Ms Donovan has succumbed to "a touch of the Boyles", as any suspicious absence has become popularly known, and it fell to Duncan to hold the fort alone.

He took the task to heart and, for one so inexperienced, made a fair stab at providing work for as many classes as possible, but he did look rather drained when I met him at lunchtime.

"Tough class, Duncan?" I asked.

"No, no," he shook his head. "I've just had to hold a departmental meeting."

"I'm sorry?" I cocked my head. "But surely if you're the only member of the department who is present today, then you wouldn't need to hold a departmental I?"

"That's what you'd think, Morris, isn't it?" he cut in. "But Richard Broadbent said I had to and the boss agreed. And they wanted minutes taken."

"You're joking!"

"Sadly, I'm not. They make interesting reading: Mr Colquhoun tended to propose a lot of ideas and he was usually fully supported - but not invariably - by Mr Colquhoun."

"So what happened when they didn't agree?"

"We had a vote on it. If it was a tie, then Mr Colquhoun got the casting vote."

I think it is as well that the end of term approaches. A phrase about asylums being taken over comes forcefully to mind.

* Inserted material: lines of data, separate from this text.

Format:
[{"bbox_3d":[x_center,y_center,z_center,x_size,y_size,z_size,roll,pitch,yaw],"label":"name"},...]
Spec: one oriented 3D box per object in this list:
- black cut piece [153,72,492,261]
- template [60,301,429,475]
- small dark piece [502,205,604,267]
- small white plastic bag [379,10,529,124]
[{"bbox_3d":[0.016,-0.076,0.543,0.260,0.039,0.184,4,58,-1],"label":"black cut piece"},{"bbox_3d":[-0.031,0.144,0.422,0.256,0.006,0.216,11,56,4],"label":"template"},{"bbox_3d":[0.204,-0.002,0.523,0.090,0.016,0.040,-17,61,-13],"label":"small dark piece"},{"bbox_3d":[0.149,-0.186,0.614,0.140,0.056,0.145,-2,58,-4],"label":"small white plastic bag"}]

I have received the book list for the chartered teacher programme and it all seems rather daunting. Apart from a preponderance of "essential" texts (written mainly by some of the course organisers, so far as I can see) there is a wealth of "recommended summer reading" to ensure that we are up to academic speed in time for the course beginning next session.

I know that the financial attractions on offer are enticing, but I do wonder if I'm cut out for this. Apart from anything else, it won't put me on a salary much higher than Fraser Boyle's (he is a conserved assistant head). Yet, as well as carrying out my own job, I'll be working during all my leisure hours to get it. While his work comprises solely leisure hours, so far as I can make out.

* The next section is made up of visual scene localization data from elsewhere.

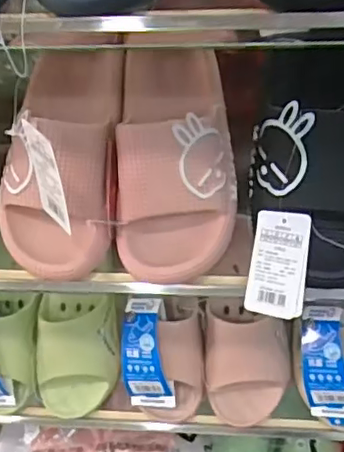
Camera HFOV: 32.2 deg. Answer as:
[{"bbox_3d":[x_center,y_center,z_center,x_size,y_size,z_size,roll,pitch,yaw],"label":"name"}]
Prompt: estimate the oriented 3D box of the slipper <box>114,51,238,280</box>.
[{"bbox_3d":[0.003,-0.066,0.542,0.103,0.070,0.216,-1,75,3],"label":"slipper"}]

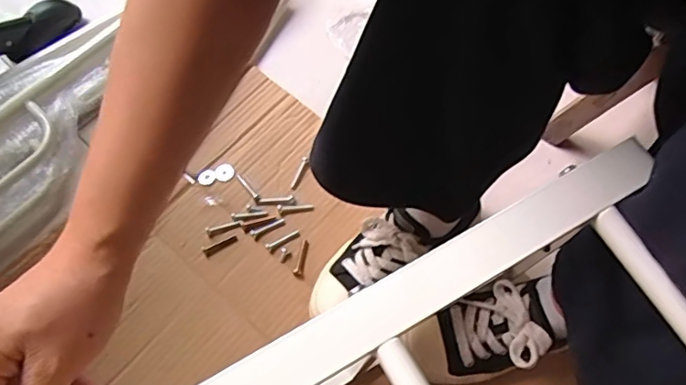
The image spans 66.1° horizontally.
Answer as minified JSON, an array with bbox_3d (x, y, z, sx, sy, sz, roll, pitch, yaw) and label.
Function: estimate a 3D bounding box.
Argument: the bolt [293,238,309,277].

As if to emphasise the point, he turned up at school today, a few days earlier than anyone had expected. It transpires that he thought today there was a Unison strike, which would have meant the school would be closed. It wasn't, so it was a bit of a shock to his system.

"Still," he shrugged his shoulders as I corrected him, "I guess there won't be much teaching going on, is there? It'll all be DVD days by now, won't it? That's why I thought I'd be able to manage to return, if the teaching burden wasn't too onerous, what with me in my condition."

"On the contrary, Fraser," I assured him coolly, "some of us are still carrying out a very full teaching timetable, in accordance with Ms Gibbon's instructions."

Then I scurried off to start Schindler's List with the fourth year as an introduction to next year's prejudice topic. Unfortunately, they had just seen the same extract in their history class ...


Peter McLeish arrived at my classroom door this morning to bid farewell. He is not returning for the final week as he is seeking a summer job.

He made a last-minute request to check over his cv. I scanned the carefully typed pages and made mental self-congratulation on behalf of the school, whose vocational training programme had clearly made an impact.

It was an impressive document listing a range of transferable skills attractive to any employer.

Hang on a minute, though, I checked myself before handing it back with an all-clear. "Have you checked with the referees that they are OK with their names being on here?"

"How d'you mean, sur? It jist said provide the names of two referees, so ah pit down two referees."

"So you haven't asked them?"

"How d'you mean, ask them? Ah dinny know them."

I checked the names more carefully. "Peter," I said cautiously, "would this Hugh Dallas and this William Young, 'co the SFA', as it says here, be football referees?"

"Aye, sur," he smiled. "That's whit they ur, intit? Referees."

I sighed and bit my lip. I think I need a holiday.